After more than three months of disruption, the prospect of the Iran conflict drawing to a close appears higher than ever. The memorandum of understanding (MOU) between Iran and the US, signed twice over the past week, sets out fourteen points charting a path towards normalisation.
In brief, the MOU stipulates an end to hostilities between all parties, including Israel and Lebanon, alongside the lifting of both the US and Iranian blockades, the latter taking into account the removal of technical obstacles and mines. Iran is to receive its frozen funds together with substantial financing and sanctions relief and will in turn refrain from pursuing a nuclear weapon. A comprehensive agreement is to be negotiated within 60 days, a period which is extendable, with the final deal enshrined through a binding resolution of the UN Security Council.
The early signs suggest both sides are honouring the terms.
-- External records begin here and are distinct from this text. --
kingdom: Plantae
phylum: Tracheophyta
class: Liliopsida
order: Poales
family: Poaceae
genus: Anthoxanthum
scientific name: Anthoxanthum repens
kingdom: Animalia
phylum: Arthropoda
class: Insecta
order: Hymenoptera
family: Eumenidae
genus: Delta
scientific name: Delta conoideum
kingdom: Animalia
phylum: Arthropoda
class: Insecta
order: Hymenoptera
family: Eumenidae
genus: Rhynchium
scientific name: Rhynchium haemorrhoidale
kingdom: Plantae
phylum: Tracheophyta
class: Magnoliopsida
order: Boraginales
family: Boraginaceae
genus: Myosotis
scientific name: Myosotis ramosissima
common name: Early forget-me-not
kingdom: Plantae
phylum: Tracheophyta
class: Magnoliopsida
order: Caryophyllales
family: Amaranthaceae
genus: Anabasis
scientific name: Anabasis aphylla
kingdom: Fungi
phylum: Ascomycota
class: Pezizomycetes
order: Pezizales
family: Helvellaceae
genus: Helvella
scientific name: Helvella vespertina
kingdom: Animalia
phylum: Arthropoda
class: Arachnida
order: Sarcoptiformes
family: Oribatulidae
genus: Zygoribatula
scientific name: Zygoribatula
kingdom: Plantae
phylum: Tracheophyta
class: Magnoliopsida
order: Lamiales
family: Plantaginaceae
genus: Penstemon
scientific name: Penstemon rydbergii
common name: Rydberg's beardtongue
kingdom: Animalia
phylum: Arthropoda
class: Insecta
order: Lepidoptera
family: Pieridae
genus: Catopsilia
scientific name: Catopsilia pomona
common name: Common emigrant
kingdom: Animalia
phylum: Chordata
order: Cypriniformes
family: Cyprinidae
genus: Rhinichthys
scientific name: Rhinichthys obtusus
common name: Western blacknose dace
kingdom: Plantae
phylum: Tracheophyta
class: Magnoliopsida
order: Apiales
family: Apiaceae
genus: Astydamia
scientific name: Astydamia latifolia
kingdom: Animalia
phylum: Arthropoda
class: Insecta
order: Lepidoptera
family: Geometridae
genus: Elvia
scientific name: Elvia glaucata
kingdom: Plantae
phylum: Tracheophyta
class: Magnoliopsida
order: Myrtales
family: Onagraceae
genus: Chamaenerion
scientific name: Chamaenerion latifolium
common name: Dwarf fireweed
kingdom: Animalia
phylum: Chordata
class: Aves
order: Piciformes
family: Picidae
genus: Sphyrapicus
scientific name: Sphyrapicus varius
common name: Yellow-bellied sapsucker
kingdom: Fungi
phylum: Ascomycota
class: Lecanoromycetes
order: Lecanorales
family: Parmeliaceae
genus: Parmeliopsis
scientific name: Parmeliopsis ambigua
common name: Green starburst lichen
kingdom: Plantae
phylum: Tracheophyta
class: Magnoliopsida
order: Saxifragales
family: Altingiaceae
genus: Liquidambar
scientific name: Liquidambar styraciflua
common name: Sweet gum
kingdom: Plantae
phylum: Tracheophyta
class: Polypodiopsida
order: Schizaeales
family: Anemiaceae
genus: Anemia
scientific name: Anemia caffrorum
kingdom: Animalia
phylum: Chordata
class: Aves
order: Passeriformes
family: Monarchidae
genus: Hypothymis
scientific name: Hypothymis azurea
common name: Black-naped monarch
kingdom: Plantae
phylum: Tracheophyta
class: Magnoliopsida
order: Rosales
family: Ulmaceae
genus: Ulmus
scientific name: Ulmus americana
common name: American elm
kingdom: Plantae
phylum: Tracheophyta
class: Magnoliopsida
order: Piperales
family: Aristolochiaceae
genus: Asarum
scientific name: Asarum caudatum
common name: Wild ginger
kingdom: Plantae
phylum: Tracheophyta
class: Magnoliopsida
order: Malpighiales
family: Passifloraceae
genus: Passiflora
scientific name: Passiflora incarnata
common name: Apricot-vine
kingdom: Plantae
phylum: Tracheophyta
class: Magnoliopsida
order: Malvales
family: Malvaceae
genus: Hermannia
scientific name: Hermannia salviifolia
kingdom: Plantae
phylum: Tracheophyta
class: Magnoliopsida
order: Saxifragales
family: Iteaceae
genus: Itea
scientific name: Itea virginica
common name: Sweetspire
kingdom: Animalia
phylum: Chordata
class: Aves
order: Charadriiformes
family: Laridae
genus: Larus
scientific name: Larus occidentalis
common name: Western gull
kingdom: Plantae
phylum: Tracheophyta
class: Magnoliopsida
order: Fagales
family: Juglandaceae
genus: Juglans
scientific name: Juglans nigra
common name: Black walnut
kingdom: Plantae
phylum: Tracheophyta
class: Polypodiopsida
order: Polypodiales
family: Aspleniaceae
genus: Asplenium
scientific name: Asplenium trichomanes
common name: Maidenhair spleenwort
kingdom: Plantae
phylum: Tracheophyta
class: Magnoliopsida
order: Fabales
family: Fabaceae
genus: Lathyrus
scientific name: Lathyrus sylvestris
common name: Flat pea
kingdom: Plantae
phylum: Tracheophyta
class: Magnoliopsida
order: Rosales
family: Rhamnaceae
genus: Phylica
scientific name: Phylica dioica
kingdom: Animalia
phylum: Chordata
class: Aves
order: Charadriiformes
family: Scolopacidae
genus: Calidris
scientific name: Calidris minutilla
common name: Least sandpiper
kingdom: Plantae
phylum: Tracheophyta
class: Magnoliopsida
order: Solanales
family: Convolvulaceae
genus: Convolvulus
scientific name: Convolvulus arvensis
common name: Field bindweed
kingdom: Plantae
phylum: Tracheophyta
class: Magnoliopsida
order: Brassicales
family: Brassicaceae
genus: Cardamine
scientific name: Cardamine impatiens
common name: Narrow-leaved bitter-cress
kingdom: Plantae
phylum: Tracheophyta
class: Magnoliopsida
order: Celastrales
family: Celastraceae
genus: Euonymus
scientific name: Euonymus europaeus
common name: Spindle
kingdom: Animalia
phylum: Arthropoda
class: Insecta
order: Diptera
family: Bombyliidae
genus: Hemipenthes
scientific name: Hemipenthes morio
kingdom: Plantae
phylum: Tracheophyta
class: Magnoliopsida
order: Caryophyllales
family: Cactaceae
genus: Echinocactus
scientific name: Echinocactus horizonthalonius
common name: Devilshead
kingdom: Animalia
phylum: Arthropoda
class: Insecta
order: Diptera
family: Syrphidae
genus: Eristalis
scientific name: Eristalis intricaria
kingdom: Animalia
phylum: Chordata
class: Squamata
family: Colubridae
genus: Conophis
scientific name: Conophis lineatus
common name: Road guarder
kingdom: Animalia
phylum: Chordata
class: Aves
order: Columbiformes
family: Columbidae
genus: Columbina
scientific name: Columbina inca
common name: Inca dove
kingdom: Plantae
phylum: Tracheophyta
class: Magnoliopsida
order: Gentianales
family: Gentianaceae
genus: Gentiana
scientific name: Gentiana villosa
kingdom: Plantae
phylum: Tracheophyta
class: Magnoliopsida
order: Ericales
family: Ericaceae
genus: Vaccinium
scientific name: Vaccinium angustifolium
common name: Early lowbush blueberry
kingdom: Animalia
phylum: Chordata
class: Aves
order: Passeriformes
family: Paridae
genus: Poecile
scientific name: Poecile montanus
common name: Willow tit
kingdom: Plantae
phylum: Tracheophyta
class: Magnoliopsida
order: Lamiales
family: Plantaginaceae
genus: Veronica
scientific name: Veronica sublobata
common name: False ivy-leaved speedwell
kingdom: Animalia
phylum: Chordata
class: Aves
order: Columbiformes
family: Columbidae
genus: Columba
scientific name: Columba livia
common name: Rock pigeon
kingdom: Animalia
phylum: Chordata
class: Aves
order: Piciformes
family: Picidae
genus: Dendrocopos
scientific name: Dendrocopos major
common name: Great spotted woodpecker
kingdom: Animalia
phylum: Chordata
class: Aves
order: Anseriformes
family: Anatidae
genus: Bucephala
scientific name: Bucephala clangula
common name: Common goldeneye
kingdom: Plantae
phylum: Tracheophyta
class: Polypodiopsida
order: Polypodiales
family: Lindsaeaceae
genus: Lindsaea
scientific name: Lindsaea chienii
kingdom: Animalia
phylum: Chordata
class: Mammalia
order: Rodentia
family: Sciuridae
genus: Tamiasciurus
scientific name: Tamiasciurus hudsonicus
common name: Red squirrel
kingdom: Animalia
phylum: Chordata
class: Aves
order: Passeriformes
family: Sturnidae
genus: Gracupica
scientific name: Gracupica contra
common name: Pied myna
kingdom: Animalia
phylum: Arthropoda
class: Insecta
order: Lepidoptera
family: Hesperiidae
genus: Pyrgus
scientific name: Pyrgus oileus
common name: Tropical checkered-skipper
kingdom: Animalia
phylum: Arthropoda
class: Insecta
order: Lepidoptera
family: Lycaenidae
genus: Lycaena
We have seen several Iranian VLCCs and Suezmaxes cross the US blockade this week with their AIS switched on, indicating Washington is holding up its end of the bargain. Similarly, transits through the Strait of Hormuz are increasing, though a return to pre-war volumes within 30 days may prove difficult to achieve. However, cargo availability currently exceeds the willingness of owners to cross the SOH, indicating that for now concerns about transits remain in place.
Transits into Hormuz are expected to build gradually, subject to the security situation continuing to improve, and insurance premiums should ease in line with this. Freight premiums for transits into the Middle East Gulf (MEG), however, are likely to remain volatile. We have observed vessels increasingly positioning nearer to the MEG in recent weeks, particularly VLCCs and LR2s, the segments most dependent on MEG volumes, though it may take two to three months before vessel supply fully normalises.
On the oil supply side, the IEA is optimistic that Middle East crude production can recover swiftly as security normalises. Saudi Arabia and the UAE hold significant spare capacity and could lift output to offset slower recoveries in the likes of Iraq and Kuwait. With the UAE now free from OPEC quotas, the country may look to expand exports rapidly, while Saudi Arabia may continue to lean on Yanbu to limit any bottlenecks at its Gulf loading terminals. The OPEC+ quota policy remains uncertain, yet the group has already lifted quotas by nearly 800kbd between April and July.
The recovery in products will lag behind. Damage to Middle East refineries means runs are unlikely to return to pre-war levels until 2027 at the earliest, while Asian refinery runs will only recover once feedstock supplies have substantially improved, likely in Q4 2026. Refiners may also find themselves competing with government stock building, and refinery exports may be constrained as operators seek to rebuild CPP inventories to normal levels or divert supplies into government storage. Seaborne CPP volumes are therefore unlikely to recover fully until later in 2027, lagging crude volumes considerably.
The US Treasury has reportedly already issued a waiver for exports of Iranian oil and products, valid until all sanctions facing Iran are lifted, yet no official confirmation has been published. It remains unclear, however, whether sanctions relief will be broad enough to allow mainstream buyers back into Iranian oil. Should sanctions be fully lifted, and the EU and UK follow suit, mainstream VLCCs and Suezmaxes in particular stand to benefit. With around 28% of the dark fleet currently engaged in Iranian trade, the prospects for those vessels would be further diminished, and asset prices for older tankers could come under pressure as revenue-generating opportunities narrow.
Overall, the deal appears fragile, and a return to hostilities cannot be ruled out. Israel has continued military operations in Lebanon, with Iran accusing it of violating the MOU terms 84 times since signing. Time will tell whether this marks the genuine beginning of the end, or merely another pause.